Defendant states that she searched for any relevant documents in her possession, custody, or control and found nothing responsive. Defendant asserts that she did not refuse to produce any documents based on her objections.

Discussion: Plaintiff's motion to compel a further response to Request No. 3 is denied.

Defendant's boilerplate objections are impermissible, but then Defendant has stated that she did not refuse to produce any documents based on those objections. Plaintiff requests copies of photos of a wool blanket used at the prison. Plaintiff does not assert that these photos exist, nor narrow the scope of the places Defendant should search for such photos. This request is burdensome as Defendant cannot know when the search is done.

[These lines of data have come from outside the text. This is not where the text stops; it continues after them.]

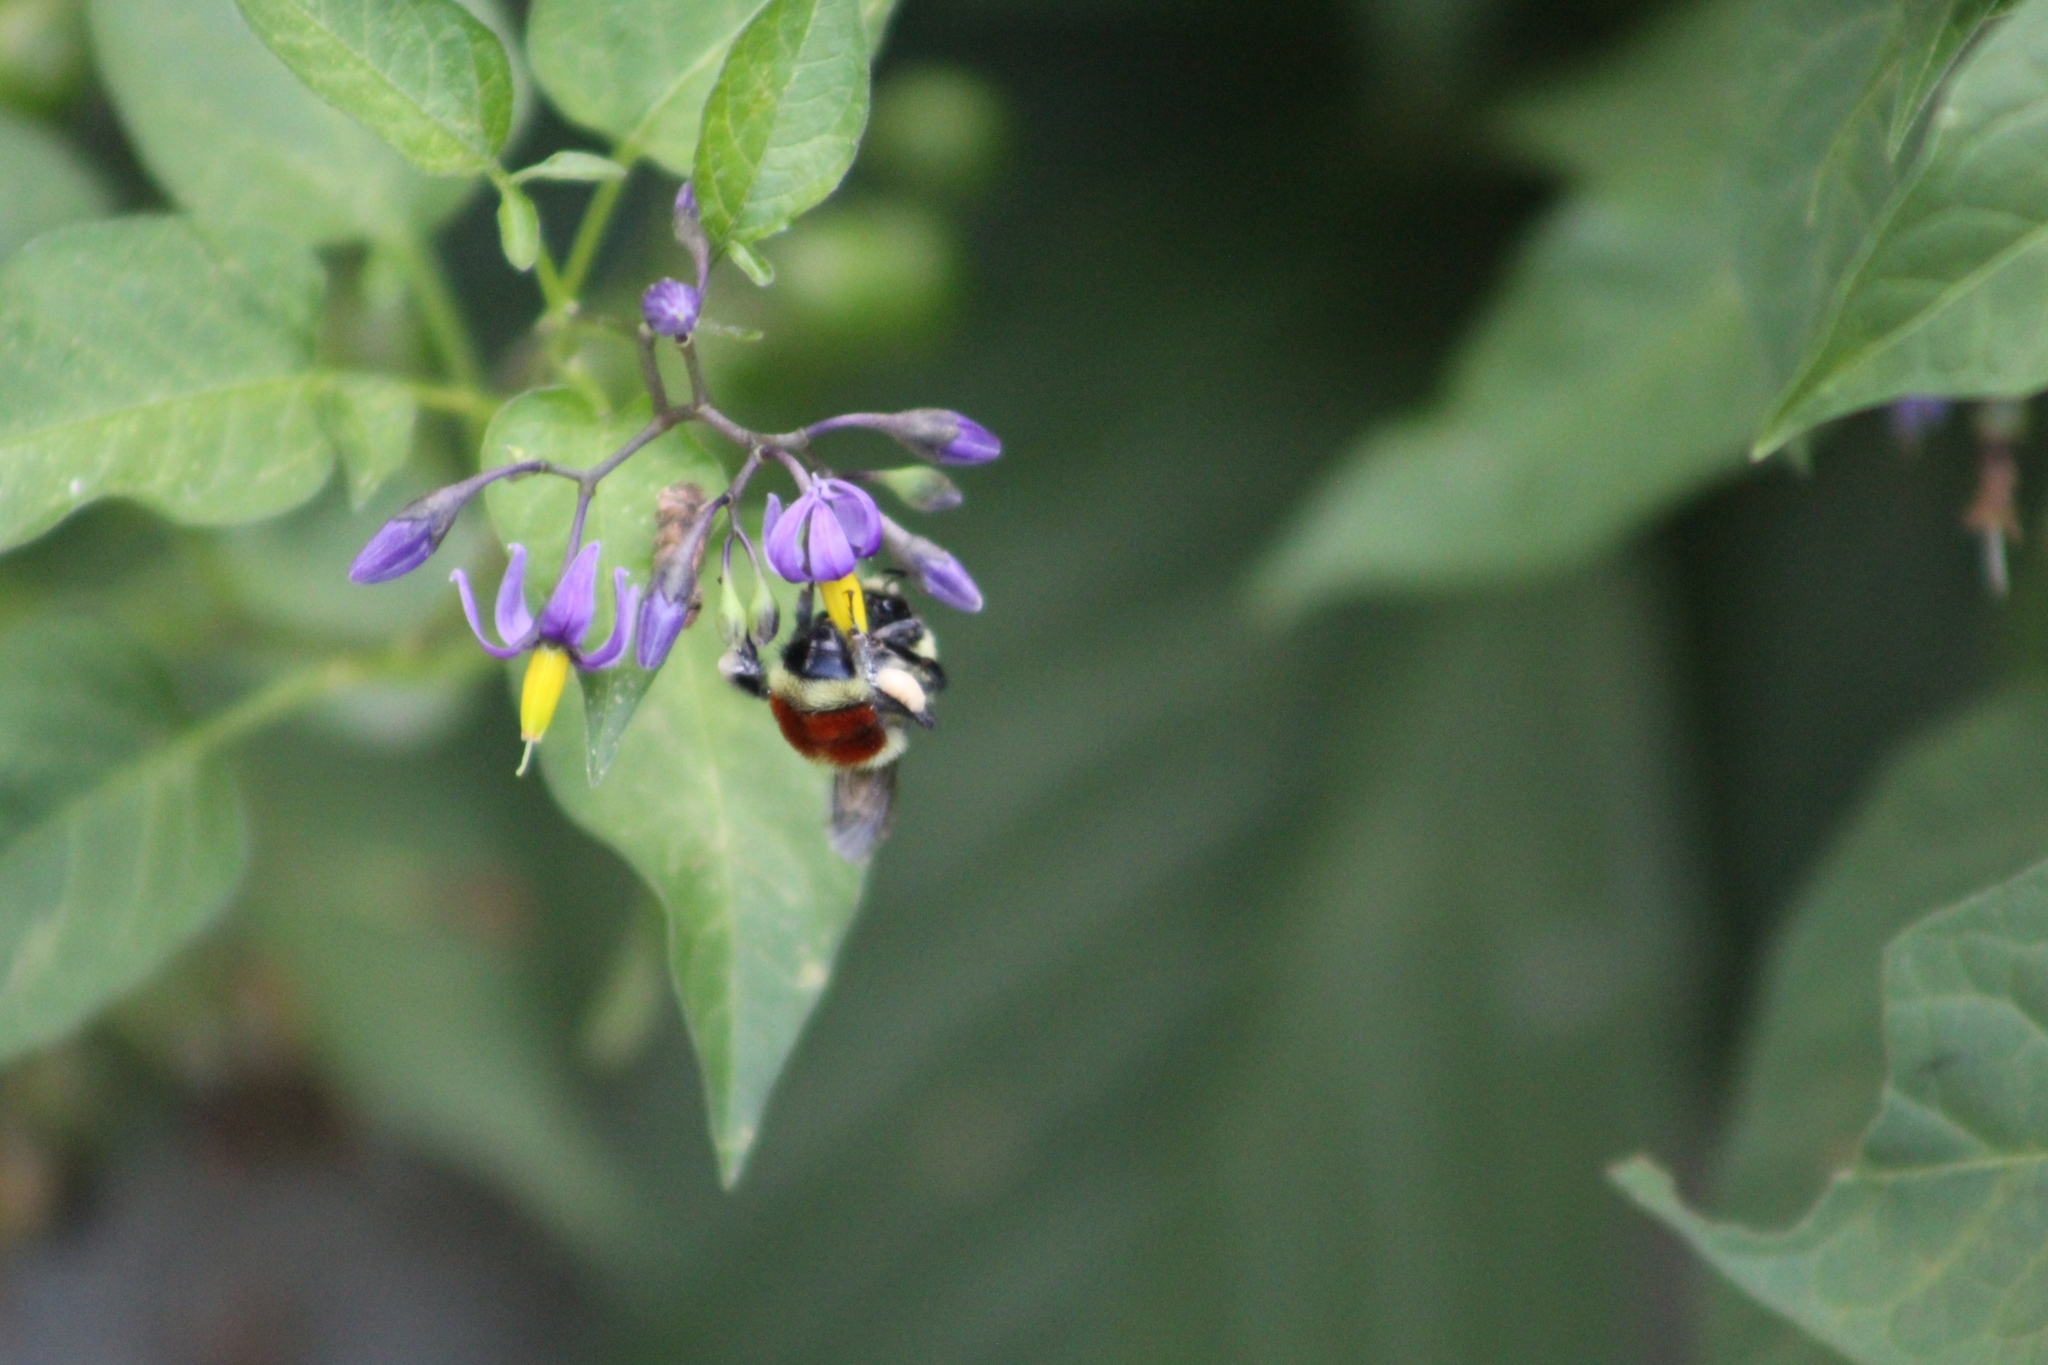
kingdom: Animalia
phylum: Arthropoda
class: Insecta
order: Hymenoptera
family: Apidae
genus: Bombus
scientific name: Bombus huntii
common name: Hunt bumble bee
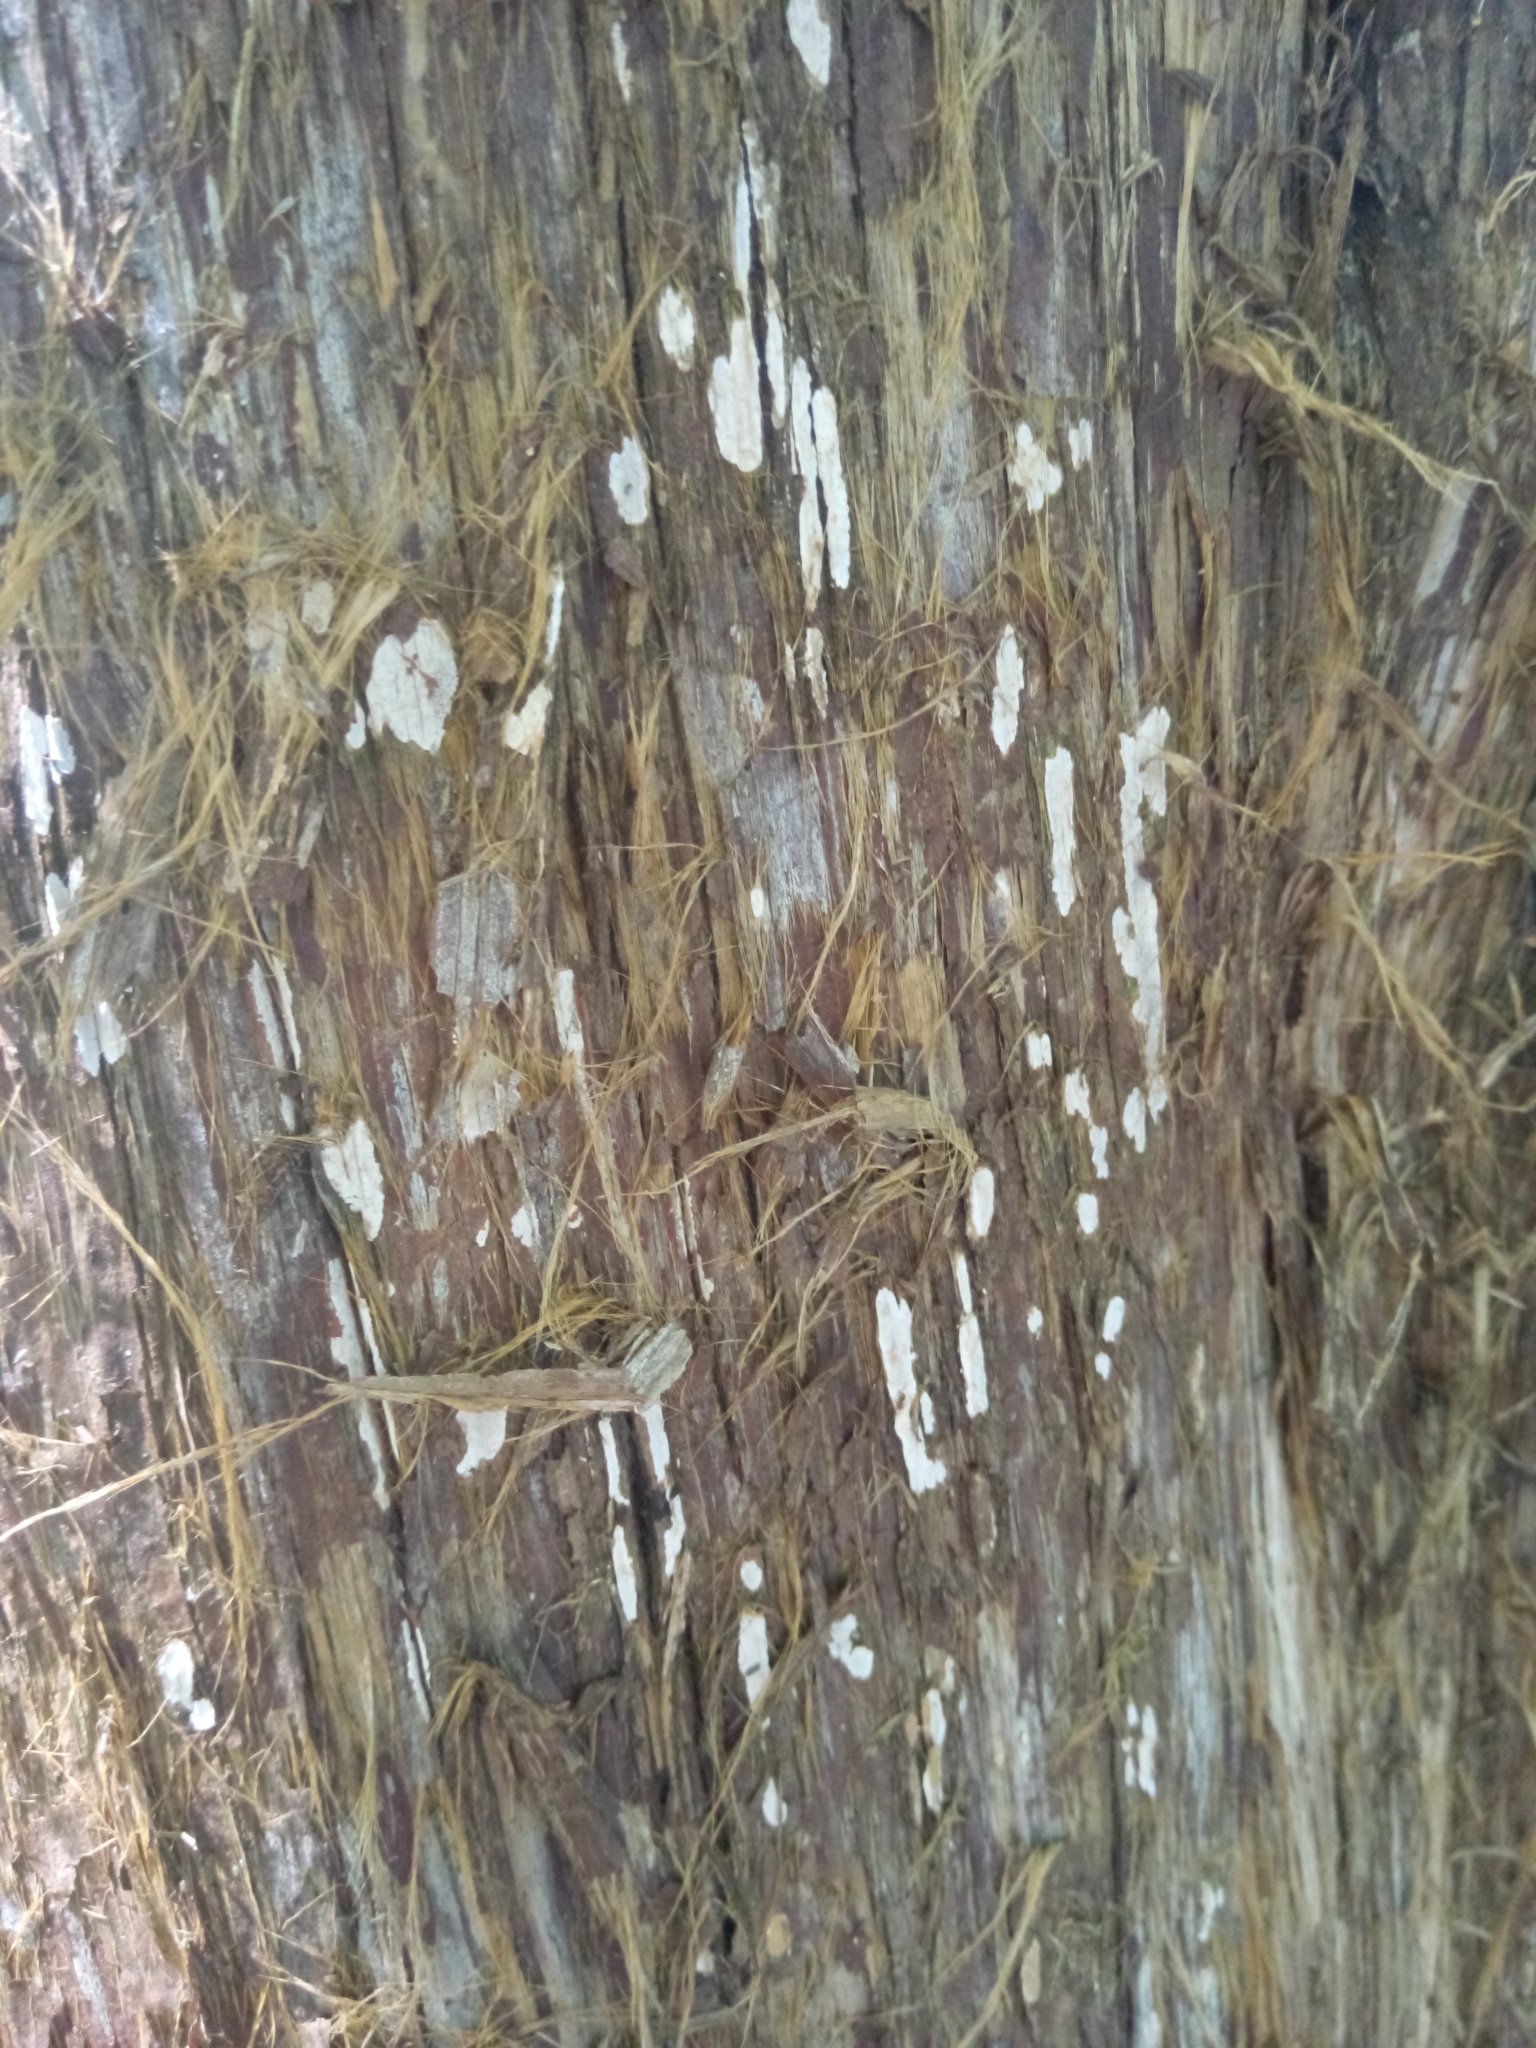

Further, Defendant is not required to create documents or take photos in response to Plaintiff's request. Defendant is not required to respond further to Request No. 3.

VI. CONCLUSION

Based on the foregoing, IT IS HEREBY ORDERED that:

1. Plaintiff's motion to compel, filed on January 9, 2019, is GRANTED in part and DENIED in part;

2. Plaintiff's motion to compel further responses to Plaintiff's Request for Production of Documents, Set Two, No. 1 is GRANTED, and Defendant Rosa Gonzales is required to provide a further response to Request No. 1 as instructed by this order, within thirty days of the date of service of this order; and

3. Plaintiff's motion to compel further responses to Plaintiff's Requests Nos. 2 and 3 is DENIED.

IT IS SO ORDERED.

FootNotes


1. On April 16, 2018, the court dismissed all other claims and defendants from this case, based on Plaintiff's failure to state a claim. (ECF No. 21.)
2. On March 11, 2019, Plaintiff also filed a document titled "Judicial Notice," in which Plaintiff declares under penalty of perjury that he submitted his "Reply to Defendant's Opposition to Motion to Compel" and "Request for Extension of Discovery Deadline" twice within approximately two weeks. (ECF No. 36.) Plaintiff requests the court to take judicial notice in case any time restraints are affected.

The court may take judicial notice of court records. Valerio v. Boise Cascade Corp., 80 F.R.D. 626, 635 n.1 (N.D. Cal. 1978), aff'd, 645 F.2d 699 (9th Cir.), cert. denied, 454 U.S. 1126 (1981). Therefore, the court takes judicial notice of the Plaintiff's request for judicial notice and declaration filed on March 11, 2019. However, the facts contained in Plaintiff's declaration are not the type of facts that are appropriate for judicial notice because Plaintiff's declaration is subject to reasonable dispute. "A judicially noticed fact must be one not subject to reasonable dispute in that it is either (1) generally known within the territorial jurisdiction of the trial court or (2) capable of accurate and ready determination by resort to sources whose accuracy cannot reasonably be questioned." Fed. R. Evid. 201(b). However, good cause appearing, the court considers Plaintiff's reply to Defendant's opposition to the motion to compel, filed on March 11, 2019, to be timely filed.